Marc-Andre Fleury, Chicago Blackhawks
Marc-Andre Fleury has been a big reason for a lot of the Chicago Blackhawks’ success this season. (Photo by Brian Babineau/NHLI via Getty Images)

To their credit, Kevin Lankinen missed time with a hand injury he sustained on Jan. 22 against the Minnesota Wild. He just recently returned and manned the net for the Blackhawks 8-5 win over the New Jersey Devils on Feb. 25.The Blackhawks likely would have utilized Lankinen more had he been healthy. They did give young Arvid Soderblom two periods as the replacement goalie, and then two starts of his own.
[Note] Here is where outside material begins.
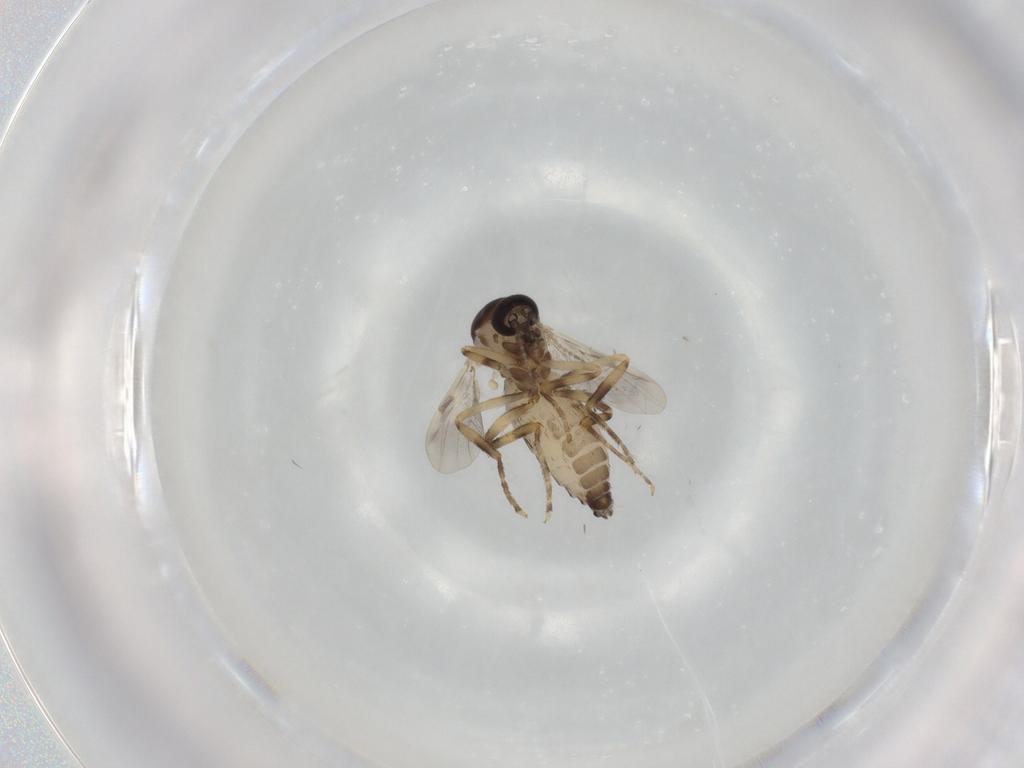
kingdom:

Soderblom showed promise and probably learned a lot from the experience, but he’s not ready for any significant action just yet.

Related – 5 Blackhawks Who Would Thrive as Head Coaches

With the trade deadline approaching and Fleury being one of the Blackhawks biggest trade chips, we might just see more of Lankinen, Soderblom and even Collin Delia down the stretch. Perhaps I should be careful what I wish for. While all these netminders show promise, they’re no Fleury.  

What Does the Future Hold?

I hate to break it to you, folks. I believe the immediate future holds more losses than it does wins. The Blackhawks’ main focus should be building for the future. This means giving the younger players more ice time. It means letting them make mistakes and subsequently learn from them.

Dominik Kubalik Chicago Blackhawks
The Chicago Blackhawks will likely be focusing on youth and development moving forward. (Photo by Dave Reginek/NHLI via Getty Images)

It also means the Blackhawks will be sellers at the Mar. 21 trade deadline. I already mentioned Fleury could be gone. Veterans Calvin de Haan and Ryan Carpenter might find themselves with new teams. Heck, fan favorites Strome and Kubalik might not be around either.

In other words, it could get even uglier in the name of progress down the road. Buckle up Blackhawks’ fans, and get ready for the long haul.